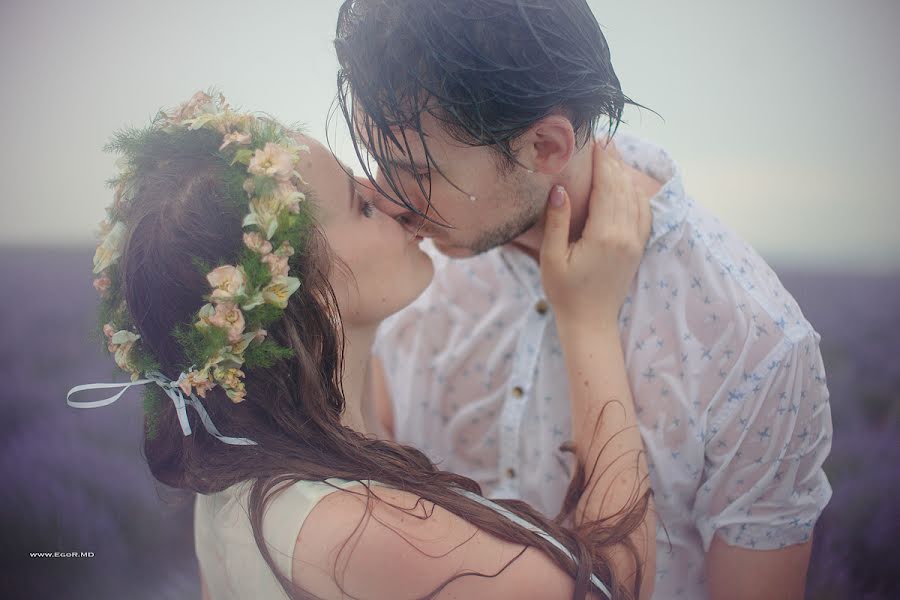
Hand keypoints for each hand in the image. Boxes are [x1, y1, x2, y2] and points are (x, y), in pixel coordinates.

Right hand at [539, 140, 651, 326]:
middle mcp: (626, 234)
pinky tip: (628, 185)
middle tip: (603, 141)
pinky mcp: (637, 248)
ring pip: (635, 198)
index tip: (595, 141)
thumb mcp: (553, 258)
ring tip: (613, 156)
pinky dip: (637, 194)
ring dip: (625, 175)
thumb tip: (559, 189)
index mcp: (605, 234)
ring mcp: (635, 242)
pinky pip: (644, 214)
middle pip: (623, 188)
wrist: (591, 323)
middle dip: (614, 162)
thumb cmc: (565, 293)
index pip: (607, 187)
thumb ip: (557, 222)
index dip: (602, 162)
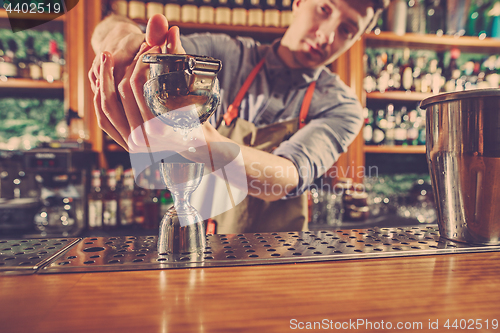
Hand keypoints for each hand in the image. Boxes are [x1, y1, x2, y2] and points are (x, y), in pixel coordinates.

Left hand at [94, 15, 201, 156]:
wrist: (198, 146)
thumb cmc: (199, 117)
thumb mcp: (192, 90)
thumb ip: (179, 58)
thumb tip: (172, 31)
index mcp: (158, 128)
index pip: (136, 87)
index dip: (138, 61)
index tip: (145, 48)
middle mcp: (142, 140)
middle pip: (117, 95)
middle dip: (117, 68)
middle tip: (119, 51)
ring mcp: (131, 144)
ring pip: (106, 107)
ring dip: (103, 81)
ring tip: (105, 60)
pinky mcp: (125, 145)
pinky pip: (104, 120)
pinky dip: (100, 100)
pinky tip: (101, 83)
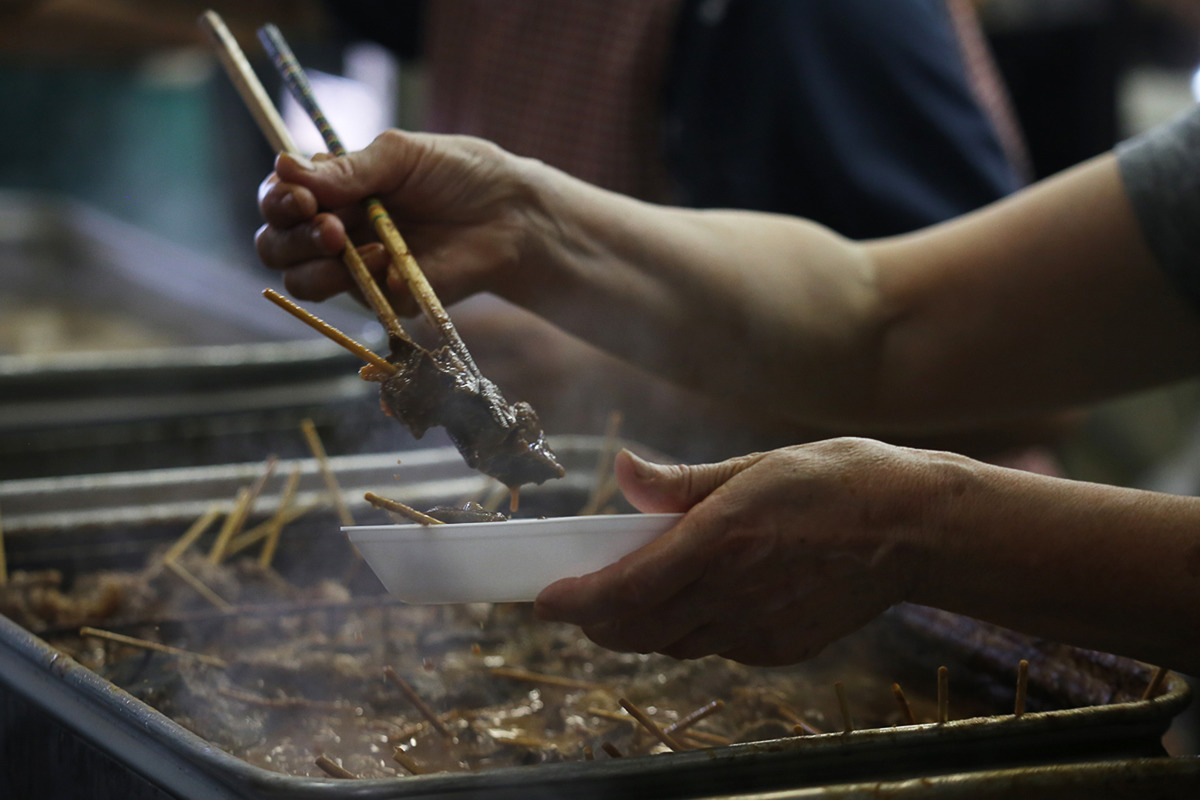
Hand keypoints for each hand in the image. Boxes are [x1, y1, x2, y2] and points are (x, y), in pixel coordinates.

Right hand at [255, 130, 540, 313]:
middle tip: (329, 226)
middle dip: (291, 237)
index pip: (277, 199)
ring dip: (317, 264)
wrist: (509, 215)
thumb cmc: (457, 174)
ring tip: (353, 243)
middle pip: (274, 246)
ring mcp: (356, 269)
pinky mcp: (385, 299)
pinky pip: (355, 300)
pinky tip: (395, 261)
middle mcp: (335, 230)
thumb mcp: (399, 155)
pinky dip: (368, 279)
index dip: (276, 200)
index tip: (301, 197)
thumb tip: (284, 166)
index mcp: (332, 190)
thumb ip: (345, 168)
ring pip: (300, 282)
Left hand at [535, 439, 945, 665]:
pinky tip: (698, 600)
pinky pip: (715, 647)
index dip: (579, 600)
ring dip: (639, 627)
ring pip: (673, 644)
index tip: (546, 599)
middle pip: (639, 628)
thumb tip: (623, 471)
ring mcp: (761, 628)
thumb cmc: (839, 482)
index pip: (628, 587)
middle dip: (596, 621)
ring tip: (627, 598)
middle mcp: (736, 592)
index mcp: (724, 538)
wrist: (918, 528)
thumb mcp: (756, 464)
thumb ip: (681, 483)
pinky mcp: (783, 648)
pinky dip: (690, 630)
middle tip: (576, 602)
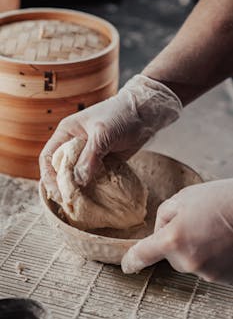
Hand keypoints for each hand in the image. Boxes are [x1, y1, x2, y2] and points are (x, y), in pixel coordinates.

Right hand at [39, 74, 180, 198]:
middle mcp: (75, 145)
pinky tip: (96, 198)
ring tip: (82, 205)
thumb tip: (78, 181)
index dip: (49, 176)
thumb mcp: (102, 134)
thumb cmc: (120, 115)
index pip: (49, 157)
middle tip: (70, 202)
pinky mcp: (103, 162)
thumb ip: (90, 156)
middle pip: (62, 169)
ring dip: (80, 189)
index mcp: (67, 133)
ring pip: (78, 176)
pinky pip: (94, 178)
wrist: (145, 113)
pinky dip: (94, 187)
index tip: (57, 192)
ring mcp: (89, 154)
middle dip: (64, 186)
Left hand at [121, 179, 232, 283]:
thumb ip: (163, 217)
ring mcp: (207, 273)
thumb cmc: (219, 199)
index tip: (128, 265)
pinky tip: (221, 240)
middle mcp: (188, 261)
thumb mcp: (182, 198)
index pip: (143, 255)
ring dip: (195, 249)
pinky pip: (207, 267)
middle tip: (196, 223)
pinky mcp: (223, 278)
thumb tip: (160, 232)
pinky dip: (210, 256)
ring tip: (213, 230)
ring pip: (189, 261)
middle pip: (170, 255)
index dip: (132, 260)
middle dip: (176, 241)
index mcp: (173, 239)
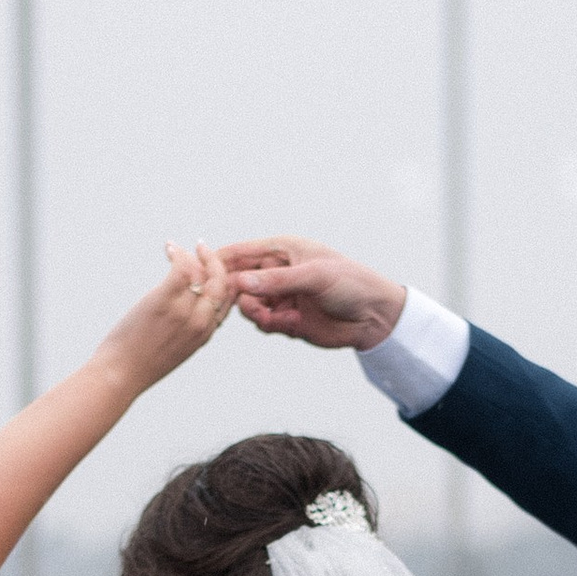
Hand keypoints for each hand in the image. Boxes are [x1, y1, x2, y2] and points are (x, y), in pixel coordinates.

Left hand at [94, 243, 237, 399]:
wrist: (121, 374)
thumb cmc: (140, 364)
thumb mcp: (174, 349)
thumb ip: (184, 330)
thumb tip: (180, 312)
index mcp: (205, 334)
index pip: (228, 299)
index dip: (223, 278)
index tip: (212, 266)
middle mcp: (201, 322)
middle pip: (222, 283)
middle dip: (216, 261)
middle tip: (203, 248)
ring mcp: (184, 312)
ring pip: (203, 273)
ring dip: (195, 254)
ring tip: (179, 248)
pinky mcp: (165, 301)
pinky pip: (181, 269)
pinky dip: (178, 254)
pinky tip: (169, 248)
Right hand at [220, 236, 406, 351]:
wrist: (374, 316)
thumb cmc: (351, 282)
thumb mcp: (314, 276)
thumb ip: (276, 281)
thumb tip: (240, 282)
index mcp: (282, 250)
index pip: (241, 252)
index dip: (219, 261)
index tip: (202, 273)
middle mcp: (276, 272)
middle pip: (237, 281)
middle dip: (233, 293)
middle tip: (237, 302)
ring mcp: (280, 296)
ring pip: (247, 305)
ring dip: (254, 312)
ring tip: (273, 317)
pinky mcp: (285, 319)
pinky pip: (263, 323)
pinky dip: (270, 325)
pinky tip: (289, 324)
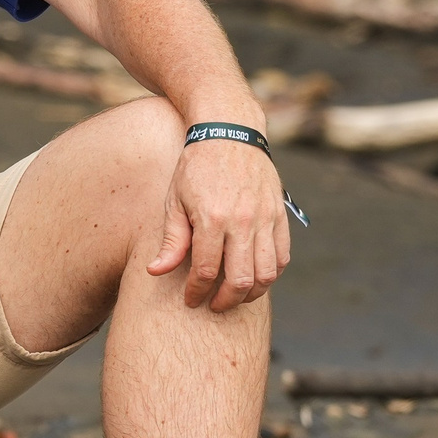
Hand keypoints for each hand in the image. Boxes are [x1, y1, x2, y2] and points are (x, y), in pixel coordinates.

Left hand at [145, 135, 291, 310]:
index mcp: (212, 218)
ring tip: (235, 296)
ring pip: (266, 274)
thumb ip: (171, 240)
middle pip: (241, 281)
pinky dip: (271, 275)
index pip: (206, 272)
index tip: (190, 300)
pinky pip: (282, 257)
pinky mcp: (280, 215)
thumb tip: (156, 272)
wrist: (229, 132)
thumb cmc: (196, 167)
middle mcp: (243, 220)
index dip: (196, 293)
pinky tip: (255, 278)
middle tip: (214, 306)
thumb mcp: (175, 200)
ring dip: (251, 294)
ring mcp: (265, 218)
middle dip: (225, 302)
• • • • •
## Required action:
The material above is to be set down exactly, with pictures removed.

## Your solution:
Hand keypoints for each hand in the image. Boxes are [x1, y1, x2, y2] and points are (x, y), in pixel coordinates.

Right hand at [539, 140, 651, 326]:
middle mcp: (626, 234)
pinky tip: (628, 185)
middle tip: (603, 141)
pinky mcp: (637, 248)
ring pip: (635, 198)
index tip: (595, 141)
thumb mcp: (553, 258)
ring tip: (613, 156)
pinky dip: (637, 194)
ring dip: (625, 175)
thumb tip: (559, 189)
index mcp: (605, 234)
ring mcp: (635, 242)
pinky pip: (644, 214)
middle pip: (623, 188)
wrist: (591, 323)
middle dip: (614, 162)
thumb cmc: (565, 293)
index pip: (607, 187)
thumb ip: (557, 222)
index dip: (602, 162)
Hand keypoints for each hand in the image. Boxes are [x1, y1, x2, y2] and points are (x, y), in pixel coordinates.

Left hand at [94, 15, 201, 156]:
wrist: (198, 146)
thumb cmc: (199, 117)
thumb mcp: (192, 90)
thumb ip: (179, 58)
thumb tip: (172, 31)
index mcp: (158, 128)
index pip: (136, 87)
index dip: (138, 61)
index tip: (145, 48)
middle mcp: (142, 140)
middle pip: (117, 95)
middle dip: (117, 68)
middle tip: (119, 51)
ring mcp: (131, 144)
ring pip: (106, 107)
ring dip: (103, 81)
ring tip: (105, 60)
pinky mcp: (125, 145)
pinky pip: (104, 120)
pinky dip: (100, 100)
pinky tip: (101, 83)
Hand keypoints for each hand in the image. Boxes are [x1, y1, x2, y2] and points are (x, y), in pixel coordinates.

Right hand at [255, 130, 540, 313]:
middle tip: (329, 226)
middle dip: (291, 237)
index pip: (277, 199)
ring dip: (317, 264)
wrist: (509, 215)
thumb cmc: (457, 174)
ring tip: (353, 243)
middle pip: (274, 246)
ring mcp: (356, 269)
pinky mcp: (385, 299)
pinky pip: (355, 300)
pinky tip: (395, 261)
middle mcp: (335, 230)
thumb mcp: (399, 155)
pinky dip: (368, 279)
index dip: (276, 200)
index tip: (301, 197)
thumb tip: (284, 166)
index mcp: (332, 190)
thumb ip: (345, 168)
ring pip: (300, 282)
Left hand at [535, 439, 945, 665]:
pinky tip: (698, 600)
pinky pip: (715, 647)
index dip: (579, 600)
ring dip: (639, 627)
ring pip: (673, 644)
index tip: (546, 599)
middle pip: (639, 628)
thumb tip: (623, 471)
ring mcp: (761, 628)
thumb cmc: (839, 482)
index pip: (628, 587)
middle dip: (596, 621)
ring tip: (627, 598)
middle mcp: (736, 592)
index mcp: (724, 538)
wrist: (918, 528)
thumb mcp: (756, 464)
thumb ip: (681, 483)
pinky mcp: (783, 648)
pinky dip: (690, 630)
middle tip: (576, 602)
Hand keypoints for each hand in the image. Boxes are [x1, y1, x2, y2] and points are (x, y), in pixel coordinates.

Right hand at [39, 74, 180, 198]:
middle mcp: (75, 145)
pinky tip: (96, 198)
ring tip: (82, 205)
thumb tip: (78, 181)
index dip: (49, 176)
thumb mcp: (102, 134)
thumb cmc: (120, 115)
index pip: (49, 157)
middle tip: (70, 202)
pinky mcp: (103, 162)
thumb ip: (90, 156)
middle pip: (62, 169)
ring dip: (80, 189)
index mcp: (67, 133)
ring pip: (78, 176)
pinky pip: (94, 178)
wrist: (145, 113)
pinky dip: (94, 187)
index tip: (57, 192)
ring mcp: (89, 154)
middle dip: (64, 186)
Left hand at [121, 179, 232, 283]:
thumb ip: (163, 217)
ring mcp: (207, 273)
thumb cmc: (219, 199)
index tip: (128, 265)
pinky tip: (221, 240)
middle mcp: (188, 261)
thumb mcp: (182, 198)
index pip: (143, 255)
ring dip: (195, 249)
pinky pip: (207, 267)
middle tip: (196, 223)
pinky mcp: (223, 278)
thumb tip: (160, 232)
pinky dip: (210, 256)
ring tip: (213, 230)
ring pip: (189, 261)
middle pip: (170, 255)
index dip: (132, 260)
middle dip: (176, 241)
index mcp: (173, 239)
Hand keypoints for each hand in the image. Boxes are [x1, y1, x2, y2] and points are (x, y), in pixel coordinates.

Left hand at [94, 243, 237, 399]:
wrist: (121, 374)
thumb cmc: (140, 364)
thumb mcp: (174, 349)
thumb ip: (184, 330)
thumb tip: (180, 312)
index mcp: (205, 334)
index pip: (228, 299)
index dip: (223, 278)
index tip: (212, 266)
middle mcp: (201, 322)
middle pip: (222, 283)
middle dip: (216, 261)
middle tip: (203, 248)
ring mcp: (184, 312)
ring pip: (203, 273)
ring dip: (195, 254)
ring tip: (179, 248)
pinky mcp: (165, 301)
pinky pip: (181, 269)
pinky dip: (178, 254)
pinky tip: (169, 248)
Right hand at [220, 236, 406, 351]:
wrist: (374, 316)
thumb cmc: (351, 282)
thumb mcp: (314, 276)
thumb ip: (276, 281)
thumb tip: (240, 282)
index mcp: (282, 250)
index pip: (241, 252)
index dip: (219, 261)
index tip: (202, 273)
middle mcp: (276, 272)
middle pip: (237, 281)
middle dip: (233, 293)
middle tip: (237, 302)
ring mcp: (280, 296)
ring pip: (247, 305)
ring dip: (254, 312)
ring tip: (273, 317)
pinky mcp: (285, 319)
pinky pip: (263, 323)
pinky dip: (270, 325)
pinky tip: (289, 324)
Hand keypoints for each hand in the image. Boxes are [x1, y1, x2, y2] and points are (x, y), in pixel coordinates.

Left hand at [145, 135, 291, 310]:
index mcp: (212, 218)
ring tip: (235, 296)
ring pip: (266, 274)
thumb ip: (171, 240)
middle pip: (241, 281)
pinky dip: (271, 275)
index pip: (206, 272)
index tip: (190, 300)
pinky pip: (282, 257)
pinky mcp: (280, 215)
thumb tip: (156, 272)
wrist: (229, 132)
thumb cmc: (196, 167)
middle mcp: (243, 220)
index dip: (196, 293)
pinky tip: (255, 278)
middle tip: (214, 306)
thumb mcp: (175, 200)
ring dip: (251, 294)
ring mcp: (265, 218)
middle dip: (225, 302)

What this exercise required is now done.